# UL710 - Kitchen Hoods



## Darren Emery (May 13, 2011)

Does anyone happen to have a copy of 710?  I'm looking for information regarding the proper location for cooking equipment under a listed hood - 507.12 does not apply if the hood is 710 certified.  We're having a bit of a disagreement with the manufacturer as to where to measure the required edge distances  for the equipment under the hood.


----------



## Darren Emery (May 13, 2011)

To add a bit of detail - section 507.12 pretty clearly states that you measure from the cooking surfaces to the "inside lower edge" of the hood.  I take that to be A in the attached drawing.  Others interpret this as the B location. I don't know if UL710 provides any guidance on this issue. Thoughts?

View attachment 438


View attachment 438


/monthly_2011_05/Picture1.jpg.144698e921459781e1f42b0f81322352.jpg


----------



## permitguy (May 13, 2011)

I can't imagine how anyone would interpret "B" to be the "inside lower edge".

I've never seen a copy of UL 710, but if all else fails, I wouldn't hesitate to give them a call:

http://www.ul.com/global/eng/pages/offerings/perspectives/regulator/support/


----------



## karmann33 (May 13, 2011)

Darren we can't teach common sense but, 507.12 says it all. The measurement is from the inside edge. The others that are interpreting B as the measuring point are trying not to have to replace the hood or equipment.


----------



## TJacobs (May 13, 2011)

A is a winner!


----------



## cda (May 13, 2011)

If listed hood you can also call the manufacture


----------



## Builder Bob (May 16, 2011)

Be sure to read the exception, after all this is about air flow to the hood. A three sided open hood is going to have less air velocity than the same hood that is enclosed on two sides. By the same token, the air velocity is less on a hood that is enclosed on two sides verus an enclosed three sided hood.

The cfm of all three hoods can be the same........but how fast the sir is drawn is dependent upon how much oipen space you have to feed the fan.....


----------



## Darren Emery (May 16, 2011)

cda said:
			
		

> If listed hood you can also call the manufacture


I did - and therein lies the challenge.  The manufacturer claims the 6" buffer should be measured from the outside curtain (B) rather than the inside lip.  Claims that this is part of the listing of their hood, but has not/can not provide additional documentation to verify this.


----------



## cda (May 16, 2011)

Well I also thought the six inch rule did not apply to listed hoods????


----------



## Darren Emery (May 16, 2011)

cda said:
			
		

> Well I also thought the six inch rule did not apply to listed hoods????
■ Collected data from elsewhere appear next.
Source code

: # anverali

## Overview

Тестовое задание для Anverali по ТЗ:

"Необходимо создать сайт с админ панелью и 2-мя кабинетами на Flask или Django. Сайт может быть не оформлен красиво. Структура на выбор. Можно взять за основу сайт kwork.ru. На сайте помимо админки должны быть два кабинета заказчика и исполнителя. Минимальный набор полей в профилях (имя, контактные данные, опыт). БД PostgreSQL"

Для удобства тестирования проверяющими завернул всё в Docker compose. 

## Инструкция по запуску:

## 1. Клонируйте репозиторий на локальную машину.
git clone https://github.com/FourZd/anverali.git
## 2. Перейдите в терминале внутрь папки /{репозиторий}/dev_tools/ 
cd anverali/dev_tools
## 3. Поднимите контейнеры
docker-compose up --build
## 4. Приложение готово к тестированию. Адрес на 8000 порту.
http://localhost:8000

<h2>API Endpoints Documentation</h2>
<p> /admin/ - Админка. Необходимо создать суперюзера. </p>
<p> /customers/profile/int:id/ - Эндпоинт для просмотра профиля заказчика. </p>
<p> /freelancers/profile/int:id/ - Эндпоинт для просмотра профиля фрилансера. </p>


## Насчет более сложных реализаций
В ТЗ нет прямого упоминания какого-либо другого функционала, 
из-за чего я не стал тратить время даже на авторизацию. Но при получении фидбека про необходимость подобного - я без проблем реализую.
True - that section of the code does not apply - however - I'm pretty certain that UL710 contains some language regarding placement of equipment under the hood.  That's why I'm looking for someone with a copy


----------



## cda (May 16, 2011)

does this help any???

nfpa 96 2011

6.2.1.3    For cooking equipment without exposed flame and where flue gases bypass grease removal devices, the minimum vertical distance shall be permitted to be reduced to not less than 152 mm (6 in.).
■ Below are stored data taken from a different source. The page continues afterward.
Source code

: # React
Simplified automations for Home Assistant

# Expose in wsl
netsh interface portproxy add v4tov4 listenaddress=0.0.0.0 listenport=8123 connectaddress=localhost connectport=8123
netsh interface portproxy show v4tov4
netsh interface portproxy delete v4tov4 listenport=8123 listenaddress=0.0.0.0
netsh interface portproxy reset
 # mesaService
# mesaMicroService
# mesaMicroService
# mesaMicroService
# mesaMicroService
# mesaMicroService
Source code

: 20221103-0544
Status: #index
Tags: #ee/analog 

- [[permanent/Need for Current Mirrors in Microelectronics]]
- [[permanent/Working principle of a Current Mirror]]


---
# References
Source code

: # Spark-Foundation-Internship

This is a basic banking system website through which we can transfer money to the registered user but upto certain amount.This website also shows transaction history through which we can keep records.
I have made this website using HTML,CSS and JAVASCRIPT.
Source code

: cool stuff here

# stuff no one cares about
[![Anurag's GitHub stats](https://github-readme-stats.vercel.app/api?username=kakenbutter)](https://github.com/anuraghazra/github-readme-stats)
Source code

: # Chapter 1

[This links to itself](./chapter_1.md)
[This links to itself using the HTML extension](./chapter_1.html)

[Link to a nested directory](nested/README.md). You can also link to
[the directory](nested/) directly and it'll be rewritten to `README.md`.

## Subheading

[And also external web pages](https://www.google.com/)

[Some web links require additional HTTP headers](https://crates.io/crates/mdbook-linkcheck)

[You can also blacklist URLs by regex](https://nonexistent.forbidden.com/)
6.2.1.4    Where a grease removal device is listed for separation distances less than those required in 6.2.1.1 and 6.2.1.2, the listing requirements shall be permitted.

6.2.1.5    Grease removal devices supplied as part of listed hood assemblies shall be installed in accordance with the terms of the listing and the manufacturer’s instructions.


----------



## Darren Emery (May 16, 2011)

Unfortunately, that just confirms that I need the "terms of the listing" - the manufacturer has been unwilling to provide.


----------



## cda (May 16, 2011)

looking at the commentary

it looks like they measure to the outside edge

but it also look like it depends of the shape of the hood, and in some instances looks like it might be the inside edge


----------



## cda (May 16, 2011)

I know captive air hoods tell you the six inch rule does not apply


----------



## skipharper (Jun 23, 2011)

Ul 710

Information should be on the label.


----------



## cda (Jun 23, 2011)

Or should be some installation instructions with the hood


----------



## fireguy (Jun 24, 2011)

The printing on the labels is removed by common cleaning chemicals.

Installaltion instructions, http://www.captiveaire.com/Manuals/manuals.asp?Item_id=843&parentid=841  Scroll down to "O& M Manuals"

Greenheck and other mfg have similar information.  This is a listed hood?


----------



## Darren Emery (Jun 24, 2011)

Listed yes.  Readily available installation material.  No.


----------



## fireguy (Jun 24, 2011)

Who is the mfg?


----------